Items listed in a dataset:
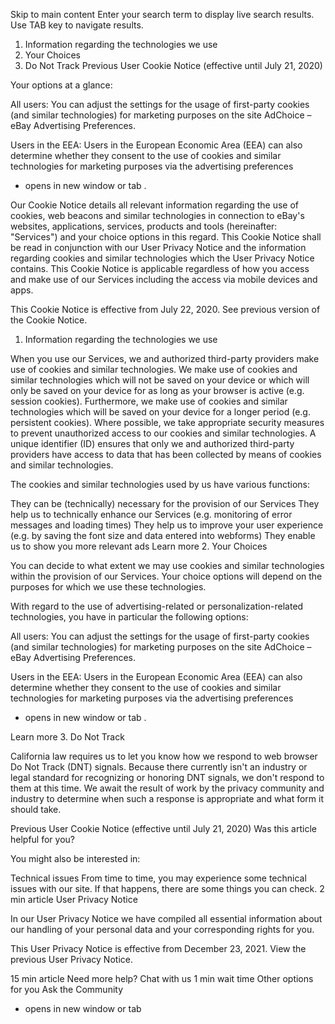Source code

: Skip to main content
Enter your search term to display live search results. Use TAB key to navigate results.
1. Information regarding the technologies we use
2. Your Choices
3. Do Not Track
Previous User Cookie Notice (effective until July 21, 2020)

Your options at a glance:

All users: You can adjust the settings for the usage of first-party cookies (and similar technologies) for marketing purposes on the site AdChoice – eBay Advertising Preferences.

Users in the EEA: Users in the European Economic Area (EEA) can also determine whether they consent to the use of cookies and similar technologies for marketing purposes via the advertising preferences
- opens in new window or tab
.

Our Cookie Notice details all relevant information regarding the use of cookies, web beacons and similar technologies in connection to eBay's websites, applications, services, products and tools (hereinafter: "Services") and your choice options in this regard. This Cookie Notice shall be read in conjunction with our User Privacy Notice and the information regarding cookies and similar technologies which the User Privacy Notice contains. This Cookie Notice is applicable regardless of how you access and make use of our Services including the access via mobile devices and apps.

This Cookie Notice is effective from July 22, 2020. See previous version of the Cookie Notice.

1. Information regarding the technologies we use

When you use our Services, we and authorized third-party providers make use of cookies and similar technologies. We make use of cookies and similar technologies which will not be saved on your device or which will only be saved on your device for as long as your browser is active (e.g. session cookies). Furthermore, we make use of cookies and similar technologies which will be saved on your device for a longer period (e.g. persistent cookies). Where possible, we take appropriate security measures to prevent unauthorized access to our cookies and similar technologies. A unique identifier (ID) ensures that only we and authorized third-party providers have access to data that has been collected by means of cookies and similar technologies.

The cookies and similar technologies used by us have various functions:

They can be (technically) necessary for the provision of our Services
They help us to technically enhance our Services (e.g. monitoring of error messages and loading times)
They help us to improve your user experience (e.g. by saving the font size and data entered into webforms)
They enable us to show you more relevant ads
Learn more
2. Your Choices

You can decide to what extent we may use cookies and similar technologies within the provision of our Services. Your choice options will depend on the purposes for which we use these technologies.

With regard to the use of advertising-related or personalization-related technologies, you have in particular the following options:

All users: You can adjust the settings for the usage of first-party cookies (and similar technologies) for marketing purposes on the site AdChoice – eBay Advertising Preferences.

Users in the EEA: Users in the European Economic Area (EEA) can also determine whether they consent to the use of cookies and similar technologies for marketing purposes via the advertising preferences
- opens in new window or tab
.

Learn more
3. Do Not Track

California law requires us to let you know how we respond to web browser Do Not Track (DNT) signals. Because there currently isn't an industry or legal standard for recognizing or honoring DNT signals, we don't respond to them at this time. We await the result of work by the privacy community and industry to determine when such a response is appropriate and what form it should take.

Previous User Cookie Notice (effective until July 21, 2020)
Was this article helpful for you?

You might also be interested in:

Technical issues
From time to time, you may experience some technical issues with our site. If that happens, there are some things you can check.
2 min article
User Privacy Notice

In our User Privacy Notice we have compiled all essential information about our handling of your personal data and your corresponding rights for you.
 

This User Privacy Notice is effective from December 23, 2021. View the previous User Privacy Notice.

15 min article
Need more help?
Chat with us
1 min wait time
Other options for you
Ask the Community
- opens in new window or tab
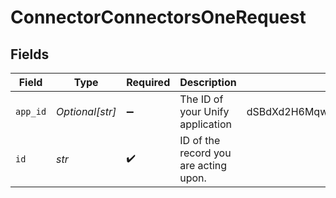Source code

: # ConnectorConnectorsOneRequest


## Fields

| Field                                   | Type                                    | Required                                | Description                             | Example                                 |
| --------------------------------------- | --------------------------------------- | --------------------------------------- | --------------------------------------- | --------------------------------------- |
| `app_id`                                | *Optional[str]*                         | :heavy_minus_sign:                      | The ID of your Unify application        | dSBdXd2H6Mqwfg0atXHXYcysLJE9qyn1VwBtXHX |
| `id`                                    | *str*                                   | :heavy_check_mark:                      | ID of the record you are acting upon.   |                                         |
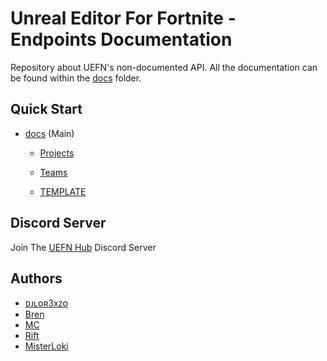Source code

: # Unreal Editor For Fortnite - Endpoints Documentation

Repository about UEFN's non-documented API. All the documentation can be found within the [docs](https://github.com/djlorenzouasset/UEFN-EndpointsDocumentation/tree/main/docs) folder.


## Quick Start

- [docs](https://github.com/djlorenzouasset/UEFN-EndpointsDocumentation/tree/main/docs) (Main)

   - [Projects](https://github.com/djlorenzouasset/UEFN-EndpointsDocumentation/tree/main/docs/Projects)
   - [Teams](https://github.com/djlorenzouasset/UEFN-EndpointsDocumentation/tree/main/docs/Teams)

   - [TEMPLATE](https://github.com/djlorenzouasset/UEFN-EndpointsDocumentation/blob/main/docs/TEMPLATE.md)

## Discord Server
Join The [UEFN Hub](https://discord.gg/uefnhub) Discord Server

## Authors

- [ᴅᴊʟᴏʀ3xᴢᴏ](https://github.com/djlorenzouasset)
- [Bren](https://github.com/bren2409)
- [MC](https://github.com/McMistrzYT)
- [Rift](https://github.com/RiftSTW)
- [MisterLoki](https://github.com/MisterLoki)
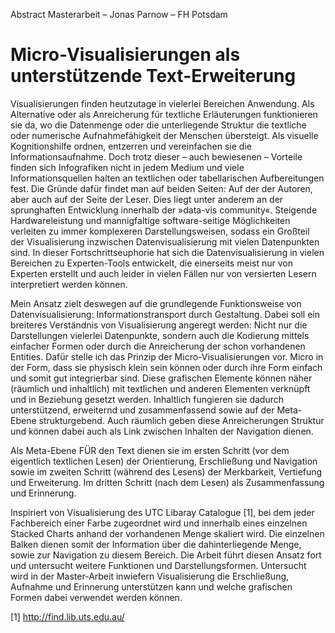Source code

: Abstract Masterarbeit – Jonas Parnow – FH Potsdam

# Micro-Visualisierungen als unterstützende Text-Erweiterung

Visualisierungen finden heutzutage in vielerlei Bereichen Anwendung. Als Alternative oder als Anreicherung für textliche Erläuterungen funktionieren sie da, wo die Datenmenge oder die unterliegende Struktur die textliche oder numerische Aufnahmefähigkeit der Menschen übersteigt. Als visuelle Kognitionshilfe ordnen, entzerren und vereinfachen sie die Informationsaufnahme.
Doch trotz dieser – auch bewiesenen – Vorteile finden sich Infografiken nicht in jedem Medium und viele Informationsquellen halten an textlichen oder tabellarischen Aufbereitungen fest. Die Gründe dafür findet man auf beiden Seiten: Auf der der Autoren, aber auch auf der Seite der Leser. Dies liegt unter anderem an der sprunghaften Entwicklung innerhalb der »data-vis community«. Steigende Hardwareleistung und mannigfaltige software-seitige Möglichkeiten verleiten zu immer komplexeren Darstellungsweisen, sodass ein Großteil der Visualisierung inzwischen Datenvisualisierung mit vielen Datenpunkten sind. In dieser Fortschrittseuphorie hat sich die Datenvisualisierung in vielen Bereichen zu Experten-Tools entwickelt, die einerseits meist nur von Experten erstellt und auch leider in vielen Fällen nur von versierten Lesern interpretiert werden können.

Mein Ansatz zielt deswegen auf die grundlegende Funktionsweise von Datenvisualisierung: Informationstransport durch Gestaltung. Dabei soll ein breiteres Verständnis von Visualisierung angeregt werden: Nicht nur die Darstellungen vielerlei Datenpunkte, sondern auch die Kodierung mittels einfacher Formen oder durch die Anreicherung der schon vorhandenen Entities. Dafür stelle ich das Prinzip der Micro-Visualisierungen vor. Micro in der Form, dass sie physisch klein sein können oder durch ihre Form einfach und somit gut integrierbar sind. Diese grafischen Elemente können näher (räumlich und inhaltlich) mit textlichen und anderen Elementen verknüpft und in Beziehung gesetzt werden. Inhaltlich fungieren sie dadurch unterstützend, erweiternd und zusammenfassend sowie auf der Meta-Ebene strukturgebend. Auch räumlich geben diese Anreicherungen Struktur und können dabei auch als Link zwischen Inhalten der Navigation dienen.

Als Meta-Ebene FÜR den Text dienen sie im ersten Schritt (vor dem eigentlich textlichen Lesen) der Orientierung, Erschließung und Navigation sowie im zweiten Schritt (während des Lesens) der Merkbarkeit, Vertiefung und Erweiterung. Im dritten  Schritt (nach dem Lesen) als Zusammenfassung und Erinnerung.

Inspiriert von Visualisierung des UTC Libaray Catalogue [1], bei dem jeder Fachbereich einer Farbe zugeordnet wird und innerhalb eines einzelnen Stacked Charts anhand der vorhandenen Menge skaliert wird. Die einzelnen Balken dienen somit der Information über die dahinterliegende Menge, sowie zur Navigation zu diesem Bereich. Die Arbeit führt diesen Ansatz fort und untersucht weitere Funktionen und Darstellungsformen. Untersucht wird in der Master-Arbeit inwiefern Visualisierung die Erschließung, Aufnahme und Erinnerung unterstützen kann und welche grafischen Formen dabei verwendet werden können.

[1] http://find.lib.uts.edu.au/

• Exercise requirements
Which of the lines above hold the string "browser"? Pick each of them out.

• Output of the task
When you use our Services, we and authorized third-party providers make use of cookies and similar technologies. We make use of cookies and similar technologies which will not be saved on your device or which will only be saved on your device for as long as your browser is active (e.g. session cookies). Furthermore, we make use of cookies and similar technologies which will be saved on your device for a longer period (e.g. persistent cookies). Where possible, we take appropriate security measures to prevent unauthorized access to our cookies and similar technologies. A unique identifier (ID) ensures that only we and authorized third-party providers have access to data that has been collected by means of cookies and similar technologies.
California law requires us to let you know how we respond to web browser Do Not Track (DNT) signals. Because there currently isn't an industry or legal standard for recognizing or honoring DNT signals, we don't respond to them at this time. We await the result of work by the privacy community and industry to determine when such a response is appropriate and what form it should take.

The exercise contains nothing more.